> INSTRUCTIONS FOR THE TASK:
Please reproduce exactly the lines that begin the listing below, up to and including the line where "adenocarcinoma stained with" occurs.

> DATA SECTION:

================================

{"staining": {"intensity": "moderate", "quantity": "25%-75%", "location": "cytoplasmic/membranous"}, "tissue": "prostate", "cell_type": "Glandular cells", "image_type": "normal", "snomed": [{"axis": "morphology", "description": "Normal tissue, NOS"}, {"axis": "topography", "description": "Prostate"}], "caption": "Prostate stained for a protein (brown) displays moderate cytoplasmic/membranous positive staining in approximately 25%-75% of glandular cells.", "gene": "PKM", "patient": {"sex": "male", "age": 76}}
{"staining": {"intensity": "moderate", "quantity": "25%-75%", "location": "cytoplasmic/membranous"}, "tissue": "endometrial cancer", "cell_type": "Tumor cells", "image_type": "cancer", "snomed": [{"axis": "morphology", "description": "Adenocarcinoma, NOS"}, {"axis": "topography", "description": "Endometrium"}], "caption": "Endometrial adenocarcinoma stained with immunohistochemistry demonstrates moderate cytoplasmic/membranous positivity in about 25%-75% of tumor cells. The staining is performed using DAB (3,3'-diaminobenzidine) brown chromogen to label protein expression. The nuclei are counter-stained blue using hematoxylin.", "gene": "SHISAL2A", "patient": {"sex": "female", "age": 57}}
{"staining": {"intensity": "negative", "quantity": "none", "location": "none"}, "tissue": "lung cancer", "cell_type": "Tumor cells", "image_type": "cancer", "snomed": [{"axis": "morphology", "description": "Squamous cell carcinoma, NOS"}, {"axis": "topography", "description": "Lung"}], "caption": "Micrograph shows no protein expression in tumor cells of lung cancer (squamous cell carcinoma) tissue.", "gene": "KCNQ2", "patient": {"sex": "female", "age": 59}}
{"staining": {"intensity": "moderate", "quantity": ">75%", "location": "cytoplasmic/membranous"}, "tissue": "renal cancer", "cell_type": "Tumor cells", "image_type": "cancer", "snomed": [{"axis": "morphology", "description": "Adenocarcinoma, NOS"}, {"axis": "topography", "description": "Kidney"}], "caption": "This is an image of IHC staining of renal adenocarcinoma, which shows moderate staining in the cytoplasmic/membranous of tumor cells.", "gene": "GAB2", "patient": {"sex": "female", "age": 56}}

================================

> ANSWER:
{"staining": {"intensity": "moderate", "quantity": "25%-75%", "location": "cytoplasmic/membranous"}, "tissue": "prostate", "cell_type": "Glandular cells", "image_type": "normal", "snomed": [{"axis": "morphology", "description": "Normal tissue, NOS"}, {"axis": "topography", "description": "Prostate"}], "caption": "Prostate stained for a protein (brown) displays moderate cytoplasmic/membranous positive staining in approximately 25%-75% of glandular cells.", "gene": "PKM", "patient": {"sex": "male", "age": 76}}
{"staining": {"intensity": "moderate", "quantity": "25%-75%", "location": "cytoplasmic/membranous"}, "tissue": "endometrial cancer", "cell_type": "Tumor cells", "image_type": "cancer", "snomed": [{"axis": "morphology", "description": "Adenocarcinoma, NOS"}, {"axis": "topography", "description": "Endometrium"}], "caption": "Endometrial adenocarcinoma stained with immunohistochemistry demonstrates moderate cytoplasmic/membranous positivity in about 25%-75% of tumor cells. The staining is performed using DAB (3,3'-diaminobenzidine) brown chromogen to label protein expression. The nuclei are counter-stained blue using hematoxylin.", "gene": "SHISAL2A", "patient": {"sex": "female", "age": 57}}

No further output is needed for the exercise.